**CONSIGNE**
Extrayez s'il vous plaît, mot pour mot, le passage de l'article sur les investissements français en Algérie qui va de « Pis, les autorités » à « ces derniers mois. ».
----- PASSAGE DU DOCUMENT -----
Alors qu’au Maroc, les investissements français semblent connaître une croissance phénoménale, notamment depuis l’annonce cette semaine d’un investissement de Renault de 900 millions d’euros avec la clé plus de 50.000 emplois, en Algérie, les projets français subissent un ralentissement notable. Preuve en est, ce dimanche, à l’occasion de la troisième session du Comité intergouvernemental de haut niveau algéro-français, l’accord portant sur l’implantation d’une usine Peugeot en Algérie n’a pas été signé.

Pis, les autorités algériennes ont annoncé qu’il a sera ultérieurement finalisé. Ce qui signifie que ce projet, qualifié de stratégique par le gouvernement algérien, est l’objet d’un blocage inexplicable. Certaines sources proches de ce dossier n’écartent pas l’hypothèse de considérations politiques  à l’origine de son gel. Pourtant, les négociations avaient évolué à un rythme satisfaisant ces derniers mois.

Au final, très peu d’investissements importants ont été conclus en marge de ce rendez-vous d’affaires algéro-français. Seule Alstom a conclu un projet ambitieux qui concerne le montage des trains régionaux. En effet,  Alstom, EMA (Entreprise Métro d’Alger), Ferrovial et SNTF (Société Nationale des Transports Ferroviaires) ont signé, ce dimanche, un contrat-cadre en vue d’étendre les activités de la coentreprise Cital, actuellement centrées sur les tramways Citadis, et d’y inclure le montage et la maintenance de trains régionaux et intercités.
----- EXTRAITS DE DONNÉES -----
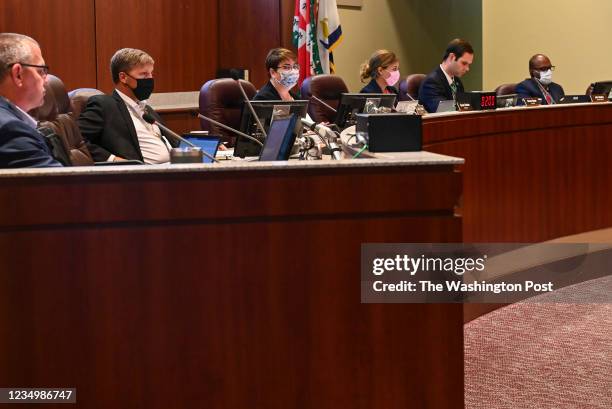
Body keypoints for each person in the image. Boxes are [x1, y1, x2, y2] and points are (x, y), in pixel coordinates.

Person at [78, 48, 177, 163]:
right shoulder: (104, 105)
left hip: (173, 169)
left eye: (151, 74)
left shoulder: (146, 109)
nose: (150, 79)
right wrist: (113, 159)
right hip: (141, 176)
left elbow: (173, 142)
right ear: (123, 77)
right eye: (144, 74)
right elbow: (77, 140)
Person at [0, 33, 61, 168]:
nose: (46, 80)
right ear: (18, 75)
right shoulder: (10, 131)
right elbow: (62, 187)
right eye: (41, 71)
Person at [419, 38, 474, 113]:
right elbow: (443, 111)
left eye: (468, 65)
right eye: (464, 63)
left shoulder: (457, 82)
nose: (467, 69)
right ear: (452, 57)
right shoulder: (431, 82)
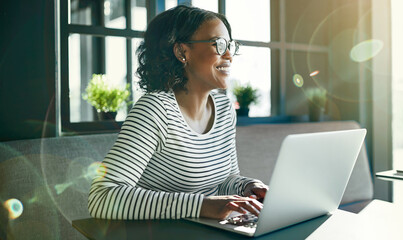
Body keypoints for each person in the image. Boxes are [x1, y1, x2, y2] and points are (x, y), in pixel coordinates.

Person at [88, 5, 268, 220]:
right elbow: (102, 196)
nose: (229, 55)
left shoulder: (224, 108)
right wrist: (202, 206)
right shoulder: (154, 110)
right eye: (219, 44)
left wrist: (247, 187)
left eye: (230, 45)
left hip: (209, 231)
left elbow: (224, 180)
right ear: (182, 52)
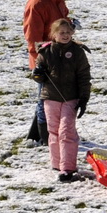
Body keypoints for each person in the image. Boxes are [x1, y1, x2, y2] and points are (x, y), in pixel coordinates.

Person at [33, 18, 91, 182]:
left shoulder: (78, 52)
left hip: (70, 98)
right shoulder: (46, 52)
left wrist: (84, 98)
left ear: (72, 33)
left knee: (66, 132)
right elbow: (39, 74)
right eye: (61, 33)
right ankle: (57, 163)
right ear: (54, 34)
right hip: (50, 97)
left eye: (68, 33)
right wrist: (38, 75)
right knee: (53, 130)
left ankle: (68, 167)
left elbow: (84, 76)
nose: (65, 36)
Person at [23, 0, 70, 144]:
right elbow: (32, 38)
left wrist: (69, 26)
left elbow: (60, 22)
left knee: (56, 98)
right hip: (45, 59)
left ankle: (47, 134)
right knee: (45, 99)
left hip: (59, 56)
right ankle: (44, 137)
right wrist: (41, 62)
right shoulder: (37, 3)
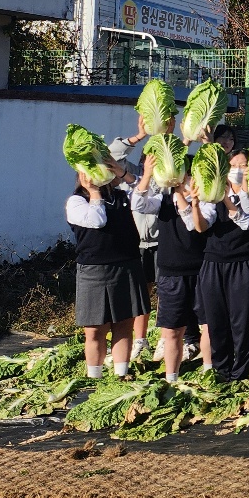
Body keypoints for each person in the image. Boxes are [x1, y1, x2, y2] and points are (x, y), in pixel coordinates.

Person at [66, 158, 149, 379]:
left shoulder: (121, 196)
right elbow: (97, 221)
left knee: (123, 324)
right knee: (95, 329)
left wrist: (123, 174)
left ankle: (122, 374)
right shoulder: (76, 202)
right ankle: (95, 377)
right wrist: (93, 193)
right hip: (94, 271)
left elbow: (144, 192)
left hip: (127, 266)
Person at [130, 165, 210, 382]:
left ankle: (209, 372)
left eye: (191, 176)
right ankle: (171, 377)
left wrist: (183, 197)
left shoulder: (207, 201)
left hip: (202, 271)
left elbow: (192, 224)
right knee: (173, 330)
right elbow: (137, 203)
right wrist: (147, 175)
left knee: (207, 325)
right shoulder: (163, 200)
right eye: (185, 176)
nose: (187, 180)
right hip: (170, 273)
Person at [196, 150, 249, 382]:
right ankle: (220, 369)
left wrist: (229, 196)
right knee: (215, 320)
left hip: (243, 263)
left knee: (242, 320)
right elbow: (202, 225)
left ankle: (241, 371)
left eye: (243, 165)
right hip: (213, 263)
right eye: (233, 165)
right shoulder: (213, 193)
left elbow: (248, 223)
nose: (238, 169)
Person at [108, 124, 154, 361]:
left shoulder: (167, 180)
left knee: (168, 294)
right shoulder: (131, 173)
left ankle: (168, 339)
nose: (151, 163)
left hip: (163, 245)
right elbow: (112, 155)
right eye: (148, 157)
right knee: (140, 295)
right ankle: (140, 340)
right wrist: (140, 135)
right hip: (137, 245)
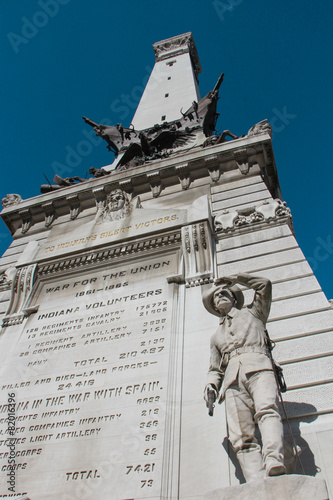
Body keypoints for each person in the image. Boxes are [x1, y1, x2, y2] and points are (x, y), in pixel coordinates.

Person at [203, 273, 286, 482]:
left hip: (259, 367)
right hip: (231, 381)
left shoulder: (254, 312)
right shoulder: (215, 337)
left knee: (267, 410)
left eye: (225, 292)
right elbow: (214, 368)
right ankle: (254, 478)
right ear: (214, 306)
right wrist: (211, 385)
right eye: (216, 295)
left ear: (233, 298)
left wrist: (237, 278)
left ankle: (274, 459)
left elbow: (265, 285)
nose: (220, 295)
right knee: (239, 433)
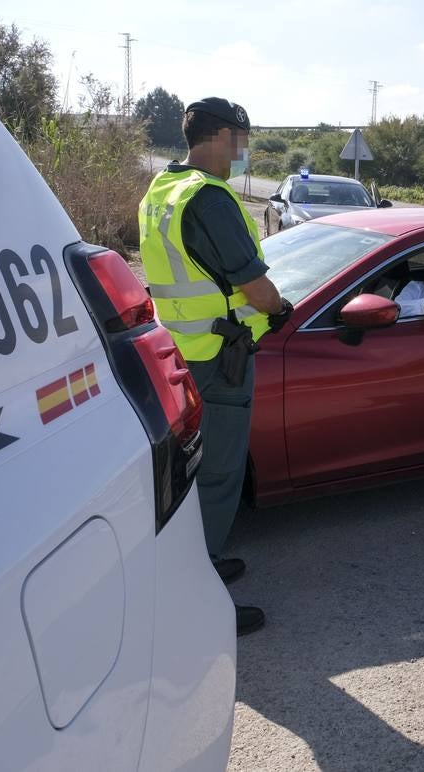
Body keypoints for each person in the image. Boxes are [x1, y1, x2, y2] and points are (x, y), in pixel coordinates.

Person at [137, 96, 293, 636]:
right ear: (222, 136)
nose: (243, 152)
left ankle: (194, 568)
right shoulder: (210, 197)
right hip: (218, 359)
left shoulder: (163, 190)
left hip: (177, 354)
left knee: (188, 475)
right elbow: (255, 286)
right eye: (242, 141)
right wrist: (279, 307)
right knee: (220, 475)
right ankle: (194, 607)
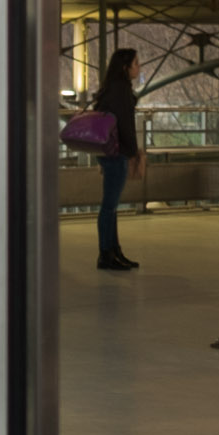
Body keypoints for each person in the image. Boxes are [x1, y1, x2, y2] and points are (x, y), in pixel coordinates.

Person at [93, 49, 144, 271]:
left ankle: (113, 251)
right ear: (125, 67)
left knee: (111, 206)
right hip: (117, 153)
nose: (139, 67)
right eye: (136, 63)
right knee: (109, 206)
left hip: (107, 152)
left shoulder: (110, 89)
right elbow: (126, 125)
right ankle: (106, 254)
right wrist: (133, 152)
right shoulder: (121, 90)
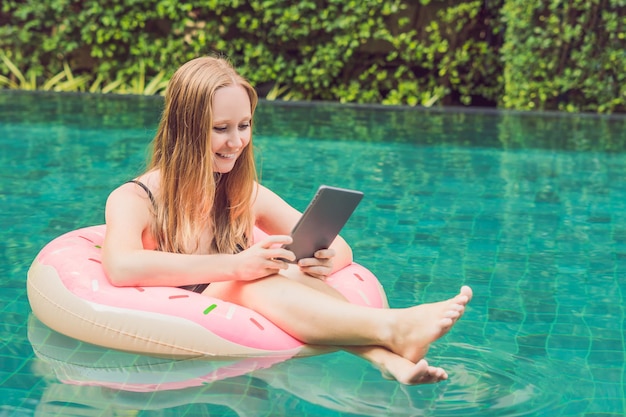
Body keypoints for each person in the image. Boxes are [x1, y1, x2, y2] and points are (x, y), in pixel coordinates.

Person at [102, 56, 473, 385]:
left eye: (244, 126)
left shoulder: (242, 192)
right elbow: (121, 266)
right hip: (185, 322)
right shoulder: (136, 199)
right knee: (250, 280)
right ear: (185, 129)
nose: (236, 141)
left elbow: (341, 247)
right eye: (221, 128)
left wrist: (323, 258)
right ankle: (394, 327)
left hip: (243, 304)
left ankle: (389, 358)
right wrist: (236, 265)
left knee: (288, 272)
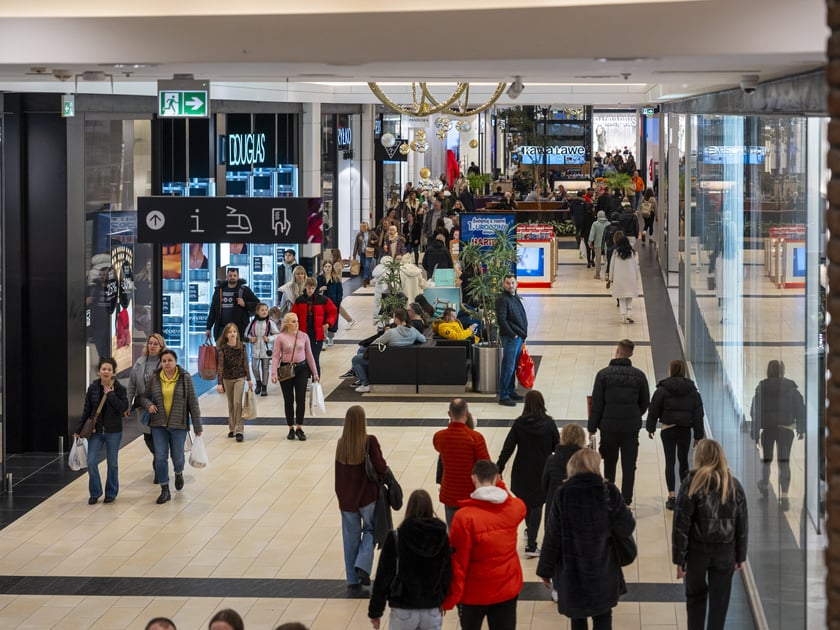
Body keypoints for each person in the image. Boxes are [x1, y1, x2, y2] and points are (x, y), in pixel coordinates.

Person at [537, 449, 636, 630]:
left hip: (572, 572)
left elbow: (553, 536)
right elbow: (627, 527)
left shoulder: (563, 494)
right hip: (603, 569)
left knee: (577, 619)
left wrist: (546, 569)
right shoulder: (609, 492)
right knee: (603, 616)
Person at [672, 440, 748, 630]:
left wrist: (679, 559)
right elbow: (742, 525)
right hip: (725, 551)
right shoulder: (733, 485)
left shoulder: (692, 482)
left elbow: (681, 524)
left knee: (695, 599)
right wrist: (740, 556)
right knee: (719, 603)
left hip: (697, 552)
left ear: (700, 457)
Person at [441, 460, 526, 629]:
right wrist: (498, 483)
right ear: (497, 478)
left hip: (473, 594)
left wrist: (450, 599)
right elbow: (512, 500)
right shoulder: (515, 508)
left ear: (473, 478)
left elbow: (458, 563)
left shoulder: (464, 518)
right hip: (506, 588)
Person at [368, 489, 452, 630]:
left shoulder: (396, 537)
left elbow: (383, 577)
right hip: (431, 607)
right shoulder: (441, 537)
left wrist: (375, 611)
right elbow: (447, 572)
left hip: (403, 608)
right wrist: (442, 598)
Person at [496, 390, 560, 557]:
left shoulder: (519, 424)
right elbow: (558, 447)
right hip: (542, 470)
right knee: (537, 504)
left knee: (526, 503)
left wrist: (499, 467)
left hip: (521, 471)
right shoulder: (549, 424)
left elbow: (508, 447)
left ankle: (530, 533)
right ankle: (531, 545)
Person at [588, 339, 650, 506]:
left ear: (617, 351)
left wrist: (592, 427)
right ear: (631, 354)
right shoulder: (639, 375)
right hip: (631, 429)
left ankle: (609, 498)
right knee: (629, 465)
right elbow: (645, 402)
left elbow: (597, 404)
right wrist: (635, 414)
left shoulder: (603, 375)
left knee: (609, 463)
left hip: (609, 428)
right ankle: (626, 501)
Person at [335, 405, 387, 591]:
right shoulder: (369, 442)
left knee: (350, 539)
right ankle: (362, 564)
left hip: (347, 500)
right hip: (368, 497)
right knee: (372, 530)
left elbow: (338, 473)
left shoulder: (342, 444)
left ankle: (352, 578)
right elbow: (381, 467)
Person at [140, 348, 202, 505]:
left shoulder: (185, 378)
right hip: (158, 424)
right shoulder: (155, 377)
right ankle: (164, 488)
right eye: (164, 361)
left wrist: (197, 426)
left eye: (170, 360)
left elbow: (193, 403)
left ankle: (179, 472)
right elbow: (144, 397)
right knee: (160, 457)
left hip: (178, 424)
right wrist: (149, 405)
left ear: (176, 362)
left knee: (178, 457)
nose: (167, 363)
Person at [646, 359, 706, 510]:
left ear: (671, 371)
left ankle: (672, 496)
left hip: (668, 429)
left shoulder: (662, 390)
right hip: (685, 430)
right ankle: (685, 494)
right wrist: (698, 435)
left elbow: (654, 409)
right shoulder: (692, 391)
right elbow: (698, 414)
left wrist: (650, 427)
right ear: (683, 371)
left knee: (670, 462)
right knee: (684, 461)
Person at [750, 359, 805, 510]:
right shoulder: (791, 388)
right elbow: (801, 408)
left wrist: (755, 433)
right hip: (786, 429)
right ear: (782, 370)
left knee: (767, 459)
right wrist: (801, 428)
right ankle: (785, 496)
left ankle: (765, 484)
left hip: (768, 429)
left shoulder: (762, 387)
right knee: (784, 462)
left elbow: (755, 411)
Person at [74, 356, 129, 504]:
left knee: (113, 463)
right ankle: (95, 492)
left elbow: (123, 408)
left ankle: (111, 492)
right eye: (103, 369)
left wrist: (110, 394)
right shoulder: (92, 388)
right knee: (91, 462)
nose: (106, 372)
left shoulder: (120, 389)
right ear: (99, 372)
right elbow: (87, 410)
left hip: (113, 431)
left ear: (113, 372)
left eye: (109, 369)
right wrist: (78, 429)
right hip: (95, 432)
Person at [432, 398, 491, 528]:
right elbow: (487, 467)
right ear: (467, 413)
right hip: (471, 495)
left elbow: (440, 448)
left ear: (449, 414)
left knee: (453, 534)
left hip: (450, 493)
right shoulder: (476, 438)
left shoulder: (439, 437)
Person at [270, 312, 319, 441]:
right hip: (286, 369)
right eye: (293, 321)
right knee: (288, 399)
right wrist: (274, 373)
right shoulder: (280, 338)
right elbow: (275, 356)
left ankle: (299, 427)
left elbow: (309, 355)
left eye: (297, 321)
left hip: (301, 369)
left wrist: (315, 372)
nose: (296, 323)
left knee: (301, 398)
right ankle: (290, 427)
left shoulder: (304, 336)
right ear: (287, 323)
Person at [125, 333, 167, 483]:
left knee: (159, 437)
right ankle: (159, 458)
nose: (152, 346)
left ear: (161, 346)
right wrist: (128, 404)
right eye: (150, 343)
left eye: (156, 344)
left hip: (161, 408)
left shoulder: (166, 362)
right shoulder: (139, 363)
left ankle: (159, 466)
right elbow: (131, 385)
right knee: (148, 437)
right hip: (144, 406)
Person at [351, 309, 425, 393]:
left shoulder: (391, 332)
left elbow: (374, 344)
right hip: (404, 361)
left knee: (356, 359)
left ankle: (365, 384)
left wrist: (385, 333)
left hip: (387, 361)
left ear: (396, 319)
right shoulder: (413, 330)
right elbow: (423, 339)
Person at [542, 423, 587, 528]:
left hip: (554, 508)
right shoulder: (586, 462)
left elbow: (544, 485)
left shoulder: (552, 460)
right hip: (579, 510)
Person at [292, 276, 337, 376]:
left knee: (314, 358)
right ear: (305, 287)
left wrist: (328, 323)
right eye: (308, 288)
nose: (310, 290)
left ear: (316, 288)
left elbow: (333, 312)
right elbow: (293, 315)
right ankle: (306, 378)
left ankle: (315, 380)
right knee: (303, 357)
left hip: (317, 335)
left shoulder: (323, 300)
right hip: (303, 334)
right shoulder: (299, 300)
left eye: (312, 288)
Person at [216, 322, 252, 443]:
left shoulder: (242, 347)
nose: (232, 334)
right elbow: (220, 366)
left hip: (239, 377)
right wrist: (219, 382)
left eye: (234, 331)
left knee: (237, 403)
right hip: (227, 378)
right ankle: (232, 427)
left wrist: (249, 379)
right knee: (231, 404)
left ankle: (239, 430)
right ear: (226, 334)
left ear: (237, 333)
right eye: (230, 332)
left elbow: (246, 363)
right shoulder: (223, 348)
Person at [495, 274, 528, 406]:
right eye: (508, 283)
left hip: (518, 337)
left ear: (517, 284)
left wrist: (522, 336)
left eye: (513, 283)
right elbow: (502, 320)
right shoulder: (502, 299)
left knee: (513, 366)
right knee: (508, 366)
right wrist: (513, 334)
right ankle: (503, 395)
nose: (510, 285)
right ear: (503, 284)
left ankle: (510, 390)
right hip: (511, 338)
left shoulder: (514, 297)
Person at [205, 267, 259, 342]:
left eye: (234, 275)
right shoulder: (219, 290)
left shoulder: (244, 290)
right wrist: (208, 328)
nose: (232, 277)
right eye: (230, 276)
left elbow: (257, 304)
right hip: (221, 329)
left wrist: (245, 304)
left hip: (239, 330)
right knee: (221, 352)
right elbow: (213, 310)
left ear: (238, 277)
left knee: (237, 352)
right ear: (227, 277)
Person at [245, 302, 278, 397]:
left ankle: (264, 387)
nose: (264, 312)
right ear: (257, 311)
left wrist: (269, 338)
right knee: (254, 367)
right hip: (255, 348)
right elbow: (246, 334)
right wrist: (250, 338)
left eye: (266, 310)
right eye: (262, 310)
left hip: (266, 349)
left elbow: (277, 334)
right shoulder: (253, 322)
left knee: (265, 368)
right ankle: (258, 382)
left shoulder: (270, 323)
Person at [608, 233, 639, 324]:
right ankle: (629, 313)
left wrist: (610, 278)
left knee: (621, 297)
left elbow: (612, 266)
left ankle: (623, 315)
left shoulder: (616, 253)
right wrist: (636, 277)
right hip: (630, 277)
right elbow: (635, 266)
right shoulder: (632, 253)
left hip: (619, 278)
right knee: (629, 296)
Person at [317, 261, 348, 348]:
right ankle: (323, 339)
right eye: (326, 266)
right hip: (322, 304)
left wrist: (337, 303)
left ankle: (331, 338)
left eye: (329, 266)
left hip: (332, 304)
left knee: (332, 322)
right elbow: (315, 290)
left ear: (332, 268)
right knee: (322, 321)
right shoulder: (319, 278)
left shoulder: (336, 279)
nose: (327, 268)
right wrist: (320, 289)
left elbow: (340, 292)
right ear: (323, 268)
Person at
-----
**RÉSULTAT PRODUIT**
Pis, les autorités algériennes ont annoncé qu’il a sera ultérieurement finalisé. Ce qui signifie que ce projet, qualifié de stratégique par le gouvernement algérien, est l’objet d’un blocage inexplicable. Certaines sources proches de ce dossier n’écartent pas l’hypothèse de considérations politiques  à l’origine de son gel. Pourtant, les négociations avaient évolué à un rythme satisfaisant ces derniers mois.